**About this task:**
Start at the top line and retype the data exactly through to the end.

[Data section]

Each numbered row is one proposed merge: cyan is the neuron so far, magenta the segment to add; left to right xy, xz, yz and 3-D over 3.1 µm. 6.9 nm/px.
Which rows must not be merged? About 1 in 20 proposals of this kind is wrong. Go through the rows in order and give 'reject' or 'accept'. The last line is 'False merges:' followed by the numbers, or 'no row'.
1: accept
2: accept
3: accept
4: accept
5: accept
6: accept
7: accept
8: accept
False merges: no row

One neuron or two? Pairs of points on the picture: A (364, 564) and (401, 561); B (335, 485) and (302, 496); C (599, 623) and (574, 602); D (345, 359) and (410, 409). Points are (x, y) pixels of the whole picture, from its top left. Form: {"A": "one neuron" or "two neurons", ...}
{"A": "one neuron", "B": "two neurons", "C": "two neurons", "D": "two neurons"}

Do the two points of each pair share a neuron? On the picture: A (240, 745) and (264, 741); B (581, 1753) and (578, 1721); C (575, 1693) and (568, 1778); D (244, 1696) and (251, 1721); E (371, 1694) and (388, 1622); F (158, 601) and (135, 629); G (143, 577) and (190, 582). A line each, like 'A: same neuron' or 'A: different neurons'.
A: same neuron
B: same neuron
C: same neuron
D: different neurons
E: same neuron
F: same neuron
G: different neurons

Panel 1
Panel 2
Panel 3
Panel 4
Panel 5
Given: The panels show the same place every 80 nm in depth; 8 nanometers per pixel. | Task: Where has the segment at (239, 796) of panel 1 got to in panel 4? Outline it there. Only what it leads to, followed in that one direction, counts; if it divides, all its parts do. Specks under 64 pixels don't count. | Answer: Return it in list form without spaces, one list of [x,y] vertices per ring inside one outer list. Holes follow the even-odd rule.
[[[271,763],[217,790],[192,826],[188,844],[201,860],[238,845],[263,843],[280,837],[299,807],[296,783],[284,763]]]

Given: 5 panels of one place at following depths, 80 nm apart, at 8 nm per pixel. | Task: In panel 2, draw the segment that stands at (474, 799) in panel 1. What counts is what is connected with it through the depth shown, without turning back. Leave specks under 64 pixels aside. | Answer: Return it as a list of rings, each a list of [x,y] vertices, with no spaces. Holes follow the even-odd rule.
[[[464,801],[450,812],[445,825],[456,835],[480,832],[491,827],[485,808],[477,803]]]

[/Data section]

**Answer to the exercise:**
Each numbered row is one proposed merge: cyan is the neuron so far, magenta the segment to add; left to right xy, xz, yz and 3-D over 3.1 µm. 6.9 nm/px.
Which rows must not be merged? About 1 in 20 proposals of this kind is wrong. Go through the rows in order and give 'reject' or 'accept'. The last line is 'False merges:' followed by the numbers, or 'no row'.
1: accept
2: accept
3: accept
4: accept
5: accept
6: accept
7: accept
8: accept
False merges: no row

One neuron or two? Pairs of points on the picture: A (364, 564) and (401, 561); B (335, 485) and (302, 496); C (599, 623) and (574, 602); D (345, 359) and (410, 409). Points are (x, y) pixels of the whole picture, from its top left. Form: {"A": "one neuron" or "two neurons", ...}
{"A": "one neuron", "B": "two neurons", "C": "two neurons", "D": "two neurons"}

Do the two points of each pair share a neuron? On the picture: A (240, 745) and (264, 741); B (581, 1753) and (578, 1721); C (575, 1693) and (568, 1778); D (244, 1696) and (251, 1721); E (371, 1694) and (388, 1622); F (158, 601) and (135, 629); G (143, 577) and (190, 582). A line each, like 'A: same neuron' or 'A: different neurons'.
A: same neuron
B: same neuron
C: same neuron
D: different neurons
E: same neuron
F: same neuron
G: different neurons

Panel 1
Panel 2
Panel 3
Panel 4
Panel 5
Given: The panels show the same place every 80 nm in depth; 8 nanometers per pixel. | Task: Where has the segment at (239, 796) of panel 1 got to in panel 4? Outline it there. Only what it leads to, followed in that one direction, counts; if it divides, all its parts do. Specks under 64 pixels don't count. | Answer: Return it in list form without spaces, one list of [x,y] vertices per ring inside one outer list. Holes follow the even-odd rule.
[[[271,763],[217,790],[192,826],[188,844],[201,860],[238,845],[263,843],[280,837],[299,807],[296,783],[284,763]]]

Given: 5 panels of one place at following depths, 80 nm apart, at 8 nm per pixel. | Task: In panel 2, draw the segment that stands at (474, 799) in panel 1. What counts is what is connected with it through the depth shown, without turning back. Leave specks under 64 pixels aside. | Answer: Return it as a list of rings, each a list of [x,y] vertices, with no spaces. Holes follow the even-odd rule.
[[[464,801],[450,812],[445,825],[456,835],[480,832],[491,827],[485,808],[477,803]]]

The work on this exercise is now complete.